WORK REQUIRED: Check every line below for the word "tehdä" and copy each one that has it.

DATA:
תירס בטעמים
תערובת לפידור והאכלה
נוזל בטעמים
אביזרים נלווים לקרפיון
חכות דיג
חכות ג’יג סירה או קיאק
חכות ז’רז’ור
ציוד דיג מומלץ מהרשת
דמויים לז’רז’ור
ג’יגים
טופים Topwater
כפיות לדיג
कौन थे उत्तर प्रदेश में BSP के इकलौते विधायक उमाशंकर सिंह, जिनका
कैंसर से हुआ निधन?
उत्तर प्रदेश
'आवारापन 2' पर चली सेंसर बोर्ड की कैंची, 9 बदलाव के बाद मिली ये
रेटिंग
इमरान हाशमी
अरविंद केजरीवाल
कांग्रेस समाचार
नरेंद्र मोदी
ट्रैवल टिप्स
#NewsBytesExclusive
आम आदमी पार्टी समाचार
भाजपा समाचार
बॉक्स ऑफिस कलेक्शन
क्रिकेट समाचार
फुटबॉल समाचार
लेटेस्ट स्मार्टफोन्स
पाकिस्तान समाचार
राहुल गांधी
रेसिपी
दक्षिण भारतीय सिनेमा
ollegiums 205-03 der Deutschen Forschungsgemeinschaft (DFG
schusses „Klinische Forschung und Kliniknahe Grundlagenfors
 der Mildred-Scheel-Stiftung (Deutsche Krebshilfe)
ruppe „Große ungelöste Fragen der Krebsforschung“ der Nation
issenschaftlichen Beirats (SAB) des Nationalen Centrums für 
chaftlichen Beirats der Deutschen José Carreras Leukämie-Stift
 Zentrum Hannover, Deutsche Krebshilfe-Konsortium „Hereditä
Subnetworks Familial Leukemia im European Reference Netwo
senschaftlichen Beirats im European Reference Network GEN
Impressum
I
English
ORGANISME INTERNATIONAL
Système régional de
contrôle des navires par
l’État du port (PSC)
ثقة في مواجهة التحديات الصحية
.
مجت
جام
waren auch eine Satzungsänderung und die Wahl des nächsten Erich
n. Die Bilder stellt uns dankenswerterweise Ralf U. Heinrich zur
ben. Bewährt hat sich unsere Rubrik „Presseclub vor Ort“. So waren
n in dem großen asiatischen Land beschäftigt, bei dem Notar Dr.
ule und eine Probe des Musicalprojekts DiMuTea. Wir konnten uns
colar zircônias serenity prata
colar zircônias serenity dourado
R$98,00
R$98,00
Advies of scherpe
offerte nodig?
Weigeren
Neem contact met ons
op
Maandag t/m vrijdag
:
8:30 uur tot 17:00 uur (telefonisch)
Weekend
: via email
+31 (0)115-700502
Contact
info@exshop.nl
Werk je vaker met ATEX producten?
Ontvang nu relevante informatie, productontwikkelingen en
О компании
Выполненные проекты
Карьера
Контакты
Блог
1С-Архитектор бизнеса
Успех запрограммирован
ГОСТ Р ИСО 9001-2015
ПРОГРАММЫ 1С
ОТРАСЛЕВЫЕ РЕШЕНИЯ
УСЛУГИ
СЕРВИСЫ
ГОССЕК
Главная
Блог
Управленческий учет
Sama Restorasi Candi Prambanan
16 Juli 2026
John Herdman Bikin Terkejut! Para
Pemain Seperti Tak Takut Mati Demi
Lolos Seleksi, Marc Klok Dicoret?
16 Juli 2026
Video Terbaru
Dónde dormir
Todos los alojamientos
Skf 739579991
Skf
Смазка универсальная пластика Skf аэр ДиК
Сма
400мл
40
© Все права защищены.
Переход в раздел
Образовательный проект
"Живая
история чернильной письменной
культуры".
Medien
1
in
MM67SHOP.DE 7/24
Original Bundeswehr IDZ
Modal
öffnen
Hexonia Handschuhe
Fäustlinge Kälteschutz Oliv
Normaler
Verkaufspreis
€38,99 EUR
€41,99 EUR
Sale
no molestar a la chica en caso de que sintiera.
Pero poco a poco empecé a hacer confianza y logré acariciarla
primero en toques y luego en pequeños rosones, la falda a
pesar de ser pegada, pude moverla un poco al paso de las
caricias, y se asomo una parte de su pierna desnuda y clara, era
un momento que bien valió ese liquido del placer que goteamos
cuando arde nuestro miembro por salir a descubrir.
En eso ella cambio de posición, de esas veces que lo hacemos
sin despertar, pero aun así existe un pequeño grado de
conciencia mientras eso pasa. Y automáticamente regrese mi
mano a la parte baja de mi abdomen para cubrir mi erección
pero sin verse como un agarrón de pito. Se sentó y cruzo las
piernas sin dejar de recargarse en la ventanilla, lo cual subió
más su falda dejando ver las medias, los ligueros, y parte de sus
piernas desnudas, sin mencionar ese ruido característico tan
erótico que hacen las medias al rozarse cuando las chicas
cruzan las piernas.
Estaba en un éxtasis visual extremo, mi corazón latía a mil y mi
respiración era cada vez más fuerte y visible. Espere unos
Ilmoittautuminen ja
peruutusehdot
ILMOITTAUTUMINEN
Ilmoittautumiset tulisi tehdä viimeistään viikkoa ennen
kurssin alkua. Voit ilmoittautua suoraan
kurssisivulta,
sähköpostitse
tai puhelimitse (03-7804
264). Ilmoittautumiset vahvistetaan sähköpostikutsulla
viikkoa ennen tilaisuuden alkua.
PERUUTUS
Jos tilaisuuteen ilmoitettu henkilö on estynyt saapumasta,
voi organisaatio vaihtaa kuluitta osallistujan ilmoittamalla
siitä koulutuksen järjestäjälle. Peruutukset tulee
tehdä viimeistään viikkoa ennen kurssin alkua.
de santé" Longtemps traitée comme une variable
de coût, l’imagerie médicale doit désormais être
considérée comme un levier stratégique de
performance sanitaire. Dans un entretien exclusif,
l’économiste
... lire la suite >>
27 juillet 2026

RESPONSE TO THE TASK:
Ilmoittautumiset tulisi tehdä viimeistään viikkoa ennen
tehdä viimeistään viikkoa ennen kurssin alkua.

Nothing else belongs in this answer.